Not sure if is there something wrong with my sieve algorithm, or output error.
**edit: link of problem http://www.spoj.pl/problems/PRIME1/
Here is my PRIME1 source code, hope someone can point out my fault. Thanks a lot.
And hope someone can teach me how to write a test to programs like this, I'm still learning, don't know how to do automated tests to programs, but want to learn.

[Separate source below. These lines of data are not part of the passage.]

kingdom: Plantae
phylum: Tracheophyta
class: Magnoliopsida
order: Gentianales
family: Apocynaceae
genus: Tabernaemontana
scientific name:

def getPrimeInRange(minNum, maxNum):
#just a variation with skipping step of the Sieve of E's
processingRange = list(range(minNum, maxNum+1))
#prefix, due to 1 is not a prime
if minNum == 1:
processingRange[0] = 0
sqrtOfMaxNum = int(maxNum ** 0.5) + 1
primesUnderSqrt = list(range(sqrtOfMaxNum))
#prefix, due to 1 is not a prime
primesUnderSqrt[1] = 0
#my strategy is flip all numbers that is not a prime to zero, which equals to False.
#for Sieve of E's, all the primes under sqrt of max num are the only needed numbers to sieve primes out.
#so here is a smaller Sieve of E's for numbers under sqrt
for n in primesUnderSqrt:
if n: #which equals to "if n != 0"
nowIndex = n + n
while True:
try:
primesUnderSqrt[nowIndex] = 0
nowIndex += n
except IndexError:
break
#full aspect sieve
for n in primesUnderSqrt:
if n:
#for easier flip processing, I need the offset number for the flipping.
nMultipleMostCloseToMin = n * (minNum // n)
if nMultipleMostCloseToMin == minNum:
nowIndex = 0
elif sqrtOfMaxNum <= minNum:
nowIndex = nMultipleMostCloseToMin + n - minNum
elif sqrtOfMaxNum > minNum:
nowIndex = nMultipleMostCloseToMin + n - minNum + n
#happy flippin'
while True:
try:
processingRange[nowIndex] = 0
nowIndex += n
except IndexError:
break
return processingRange
def main():
todoTimes = int(input())
todoNums = list(range(todoTimes))
stringOutput = ''
for i in range(todoTimes):
todoNums[i] = input().split()
todoNums[i][0] = int(todoNums[i][0])
todoNums[i][1] = int(todoNums[i][1])
for [minNum, maxNum] in todoNums:
#countedNum = 0 #for algo debugging
for n in getPrimeInRange(minNum, maxNum):
if n:
stringOutput += str(n)
#countedNum += 1 #for algo debugging
stringOutput += '\n'
stringOutput += '\n'
#stringOutput += str(countedNum) #for algo debugging
stringOutput = stringOutput.rstrip('\n')
print(stringOutput)
ifMainSucceed = main()
This part of your logic
if nMultipleMostCloseToMin == minNum:
nowIndex = 0
elif sqrtOfMaxNum <= minNum:
nowIndex = nMultipleMostCloseToMin + n - minNum
elif sqrtOfMaxNum > minNum:
nowIndex = nMultipleMostCloseToMin + n - minNum + n
is wrong. Your elif-conditions don't make much sense here. If n is not a divisor of minNum, the smallest multiple of n not less than minNum is nMultipleMostCloseToMin + n, regardless of whether sqrtOfMaxNum is larger than minNum or not. The condition you intended here was n <= minNum, to avoid crossing off the prime itself.